Analysis
License: All rights reserved. Credit: Greenpeace

Hinkley Q&A: Where next for nuclear?

Damian Kahya
License: All rights reserved. Credit: Wiki

The Hinkley B reactor

1)      What’s happened

The Secretary of State, Ed Davey, has granted planning permission for a new nuclear plant at Hinkley in Somerset.

If built Hinkley Point C would have two reactors, potentially powering up to 5 million homes. It would be built by French state backed engineering firm Areva and run by EDF.

It would be the first new reactor to be built in the UK since Sizewell in 1988 and is reported to cost  £14bn.

2)      Will it be built?

EDF need to make a Final Investment Decision (FID) on Hinkley before the project can go-ahead .

To do that EDF will need to resolve its tortured negotiations with the government over the guaranteed price for the power the new plant will produce and – potentially – find a new investor to replace British Gas owner Centrica who have pulled out of the scheme.

Finally the deal has to surmount possible legal hurdles – including a possible challenge at an EU level on competition grounds.

3)      Do we know how much it costs?

No.

The government’s energy bill currently going through parliament gives the power to offer a Contract for Difference (CfD) to low carbon technologies – including nuclear.

In addition it allows the government to sign an investment contract with EDF before the bill has cleared parliament.

This contract will specify the guaranteed price that will be paid for power from the plant along with supplementary details, such as review clauses or capital guarantees which will – in turn – influence how much EDF needs to be paid.  The cost would be passed on to consumers through bills.

Data excerpts:
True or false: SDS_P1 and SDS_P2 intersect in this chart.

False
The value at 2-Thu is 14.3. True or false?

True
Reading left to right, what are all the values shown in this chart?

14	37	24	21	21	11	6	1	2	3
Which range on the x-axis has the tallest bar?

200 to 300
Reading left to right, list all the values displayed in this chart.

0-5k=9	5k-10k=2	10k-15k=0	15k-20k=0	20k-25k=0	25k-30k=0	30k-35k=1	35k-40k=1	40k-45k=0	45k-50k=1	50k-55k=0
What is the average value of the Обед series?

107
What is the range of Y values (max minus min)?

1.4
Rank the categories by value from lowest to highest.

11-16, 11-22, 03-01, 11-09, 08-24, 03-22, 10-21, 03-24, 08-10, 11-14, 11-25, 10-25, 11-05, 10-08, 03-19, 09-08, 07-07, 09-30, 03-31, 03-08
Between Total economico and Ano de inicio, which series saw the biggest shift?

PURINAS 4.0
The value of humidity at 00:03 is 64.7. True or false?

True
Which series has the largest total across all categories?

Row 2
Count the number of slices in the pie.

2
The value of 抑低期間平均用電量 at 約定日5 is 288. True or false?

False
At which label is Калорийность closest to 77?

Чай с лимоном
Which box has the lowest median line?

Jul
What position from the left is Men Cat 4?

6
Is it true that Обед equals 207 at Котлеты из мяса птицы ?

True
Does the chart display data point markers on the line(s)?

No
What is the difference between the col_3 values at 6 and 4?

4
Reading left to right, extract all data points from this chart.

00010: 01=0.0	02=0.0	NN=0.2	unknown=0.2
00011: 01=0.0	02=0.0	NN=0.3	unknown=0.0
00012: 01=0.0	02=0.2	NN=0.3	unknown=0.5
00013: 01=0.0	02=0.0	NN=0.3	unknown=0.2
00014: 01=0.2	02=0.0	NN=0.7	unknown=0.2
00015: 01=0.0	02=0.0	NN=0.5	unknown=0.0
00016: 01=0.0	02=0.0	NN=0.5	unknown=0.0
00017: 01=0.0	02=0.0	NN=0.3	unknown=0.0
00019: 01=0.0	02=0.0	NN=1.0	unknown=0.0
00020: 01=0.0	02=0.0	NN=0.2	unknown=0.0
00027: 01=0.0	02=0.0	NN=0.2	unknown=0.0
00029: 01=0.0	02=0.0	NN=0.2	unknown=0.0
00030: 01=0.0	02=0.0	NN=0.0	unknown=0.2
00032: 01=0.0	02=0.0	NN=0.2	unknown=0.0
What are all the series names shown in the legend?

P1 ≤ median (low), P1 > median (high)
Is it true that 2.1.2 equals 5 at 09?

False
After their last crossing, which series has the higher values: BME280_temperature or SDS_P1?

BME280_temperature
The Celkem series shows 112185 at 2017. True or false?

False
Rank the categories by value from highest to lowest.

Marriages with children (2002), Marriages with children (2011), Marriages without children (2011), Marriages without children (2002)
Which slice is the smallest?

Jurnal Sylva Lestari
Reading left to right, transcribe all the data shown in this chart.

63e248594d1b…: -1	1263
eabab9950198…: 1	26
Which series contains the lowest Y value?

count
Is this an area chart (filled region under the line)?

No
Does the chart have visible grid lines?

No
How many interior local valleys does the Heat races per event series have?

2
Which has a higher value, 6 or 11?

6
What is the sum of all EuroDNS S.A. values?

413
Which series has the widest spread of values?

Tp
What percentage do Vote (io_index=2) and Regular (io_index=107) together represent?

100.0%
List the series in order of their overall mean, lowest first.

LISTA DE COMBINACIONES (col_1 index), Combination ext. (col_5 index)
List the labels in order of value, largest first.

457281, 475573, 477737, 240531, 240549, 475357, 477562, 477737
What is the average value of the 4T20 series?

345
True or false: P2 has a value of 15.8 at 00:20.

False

Things to do:
A. Answer these questions using the Hinkley Point C article:
(i) Who granted planning permission for the new nuclear plant at Hinkley?
(ii) Which company is named as having pulled out of the scheme?
(iii) What is the reported cost of Hinkley Point C?
B. Carry on the Hinkley Point C article from the point where it stops, writing the next part.
You won't need the data excerpts for anything here.

Numbered answers:
A.
(i) The Secretary of State, Ed Davey.
(ii) Centrica, the owner of British Gas.
(iii) £14bn.

B.
The bill gives the Secretary of State the right to keep elements of this contract secret for commercial confidentiality reasons though he has promised full transparency. 

The Treasury is reportedly demanding a price of around £80/Mwh with EDF holding out for between £90-£100/Mwh.

The current cost of wholesale power in the UK is around £45-50/Mwh.

4)      Does it represent value?

Ministers have identified two tests to meet before making a deal.

It can't be state aid. Not only has the government repeatedly promised to avoid public subsidy for Nuclear, it is also illegal under EU competition law which bans public support for established technologies such as nuclear power.  Any deal will be subject to a preliminary EU inquiry.

The second is that any deal should represent good value for the bill-payer relative to other sources of low carbon generation.

Whether the deal meets these tests depends on the level of the strike price, what other support is in place, whether it can be changed (for example if costs over-run) and crucially the duration.

Ministers are likely to argue that a deal of around £90 (or less) would be competitive with other low-carbon technologies also starting construction between 2018 and 2020 based on their currently published forecasts.

That is also the view of the government's climate advisors, The Committee on Climate Change. 

However these costs are 25% higher than DECC’s original projections, and also significantly higher than the agreed price for power from the French reactor of the same design.

The costs of renewables technologies are also projected to fall.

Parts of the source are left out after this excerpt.